Problem description »
All lines holding the word "respiratory" should be located in the records and copied.

Input »
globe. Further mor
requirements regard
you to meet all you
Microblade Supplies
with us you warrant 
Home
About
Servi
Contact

* * *

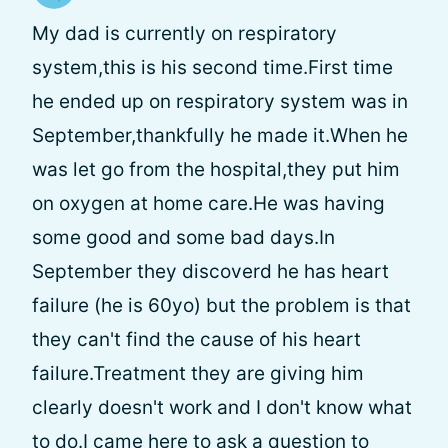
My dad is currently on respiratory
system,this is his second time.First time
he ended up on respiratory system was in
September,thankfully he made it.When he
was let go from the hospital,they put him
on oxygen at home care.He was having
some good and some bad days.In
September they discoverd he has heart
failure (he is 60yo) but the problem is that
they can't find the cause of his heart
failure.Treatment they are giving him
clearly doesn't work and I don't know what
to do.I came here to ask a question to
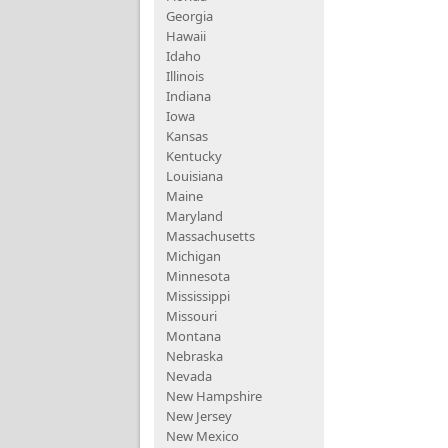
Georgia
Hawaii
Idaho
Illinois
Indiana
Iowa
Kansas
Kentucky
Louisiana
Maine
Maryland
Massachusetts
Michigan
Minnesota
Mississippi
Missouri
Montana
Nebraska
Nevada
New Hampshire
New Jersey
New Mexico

==

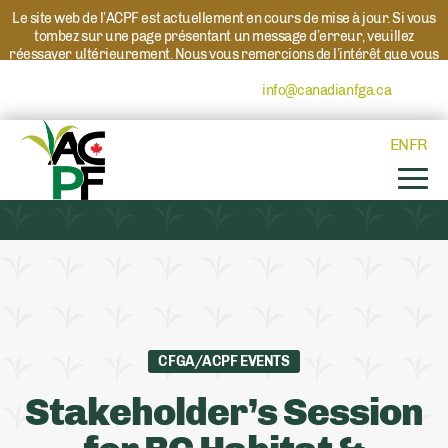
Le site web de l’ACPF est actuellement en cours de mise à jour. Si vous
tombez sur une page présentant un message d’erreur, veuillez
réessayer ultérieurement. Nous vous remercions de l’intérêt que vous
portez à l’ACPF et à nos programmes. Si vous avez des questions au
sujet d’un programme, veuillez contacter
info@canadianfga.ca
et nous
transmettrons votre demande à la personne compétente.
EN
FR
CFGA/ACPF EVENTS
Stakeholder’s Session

Task solution »
My dad is currently on respiratory
he ended up on respiratory system was in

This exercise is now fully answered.